Vacina interrompida no Peru não é a Coronovac - Foto: Reprodução
Vacina interrompida no Peru não é a Coronovac - Foto: Reprodução

“Urgente: Peru para o teste da vacina chinesa por causar paralisia nas pernas”

Texto que circula junto com uma foto de João Doria segurando uma caixa da Coronavac que, até às 14h30 do dia 14 de dezembro de 2020, tinha sido compartilhado por 445 pessoas

FALSO

A vacina de origem chinesa que está sendo testada no Peru não é a mesma que está sendo testada no Brasil, como sugere a publicação — que inclui uma foto do governador de São Paulo, João Doria (PSDB), segurando uma caixa da vacina Coronavac.
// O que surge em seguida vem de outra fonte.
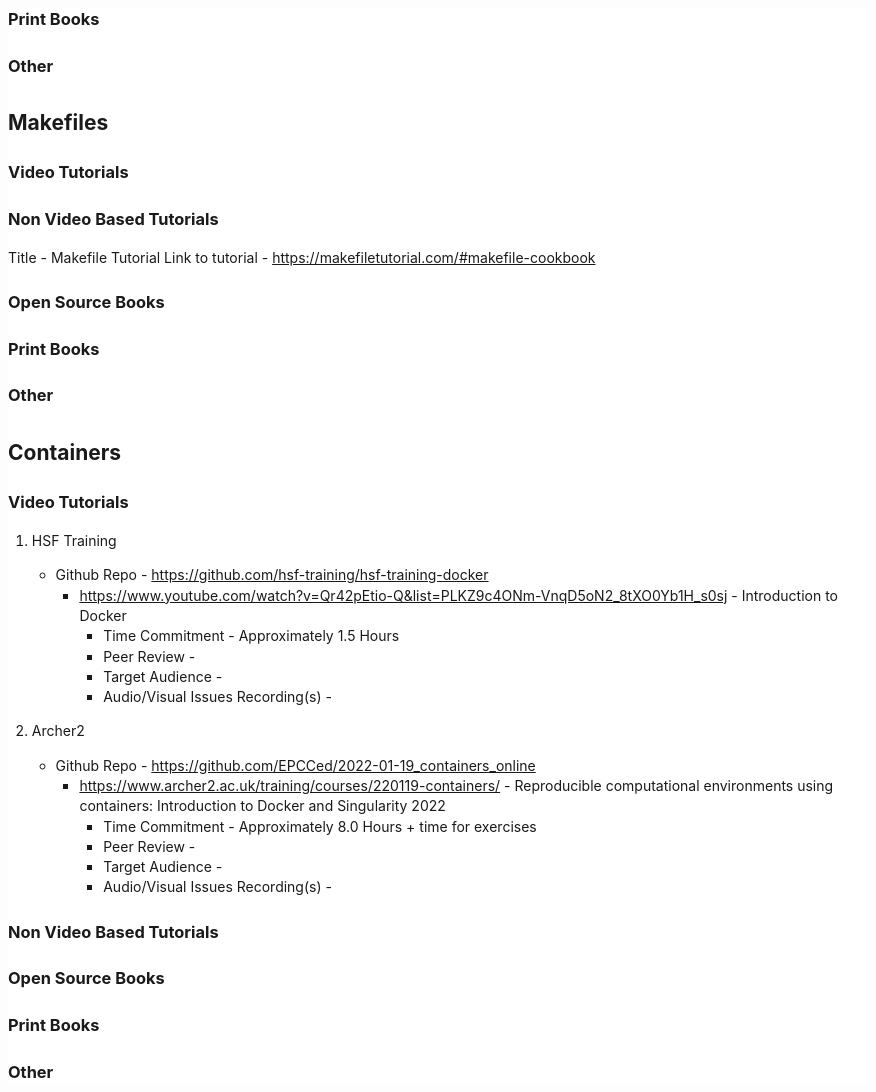 ### Print Books

### Other

## Makefiles

### Video Tutorials

### Non Video Based Tutorials
Title - Makefile Tutorial
Link to tutorial - https://makefiletutorial.com/#makefile-cookbook

### Open Source Books

### Print Books

### Other

## Containers

### Video Tutorials
1) HSF Training
   * Github Repo - https://github.com/hsf-training/hsf-training-docker
     * https://www.youtube.com/watch?v=Qr42pEtio-Q&list=PLKZ9c4ONm-VnqD5oN2_8tXO0Yb1H_s0sj - Introduction to Docker
       * Time Commitment - Approximately 1.5 Hours
       * Peer Review -
       * Target Audience -
       * Audio/Visual Issues Recording(s) -

2) Archer2
   * Github Repo - https://github.com/EPCCed/2022-01-19_containers_online
     * https://www.archer2.ac.uk/training/courses/220119-containers/ - Reproducible computational environments using containers: Introduction to Docker and Singularity 2022
       * Time Commitment - Approximately 8.0 Hours + time for exercises
       * Peer Review -
       * Target Audience -
       * Audio/Visual Issues Recording(s) -

### Non Video Based Tutorials

### Open Source Books

### Print Books

### Other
O imunizante testado no país é de outra fabricante chinesa, a Sinopharm, que também realiza ensaios clínicos na Argentina, Emirados Árabes Unidos e Marrocos. A Coronavac não está sendo testada no Peru.

Além disso, embora os testes dessa outra vacina tenham sido interrompidos por causa de uma ocorrência de efeito adverso grave, não há comprovação de que o imunizante seja o causador desse efeito. Não há confirmação oficial de qual seria a ocorrência, mas veículos internacionais noticiaram que seria paralisia nas pernas.

Neste sábado (12), o Ministério da Saúde do Peru informou que os testes da vacina da Sinopharm foram interrompidos. O Instituto Nacional de Saúde (INS) peruano — entidade correspondente à Anvisa — determinou a suspensão dos testes devido à ocorrência de um efeito adverso grave. A nota não explicita qual é esse efeito.

Alguns veículos de comunicação, incluindo a Reuters, CNN e TeleSur noticiaram que um voluntário teria perdido a força das pernas. Em entrevista à Reuters, Germán Malaga, investigador-chefe da Universidade Cayetano Heredia, que coordena os testes no Peru, afirmou que as chances de o fenômeno estar relacionado à aplicação da vacina é mínima. No entanto, por uma questão de segurança, optou-se pela interrupção dos testes.

Vacinas chinesas

Segundo a Organização Mundial da Saúde (OMS), há dez instituições chinesas diferentes realizando testes clínicos de vacinas contra Covid-19. Duas das mais avançadas são a da Sinopharm, uma farmacêutica estatal, e a da Sinovac, uma companhia privada. Esta última está sendo testada no Brasil, em uma parceria com o Instituto Butantan, e também na Turquia e na Indonésia.

No Peru, além do imunizante da Sinopharm, outras duas vacinas estão sendo testadas: a da AstraZeneca com a Universidade de Oxford, que também foi aplicada no Brasil, e a da companhia alemã Curevac.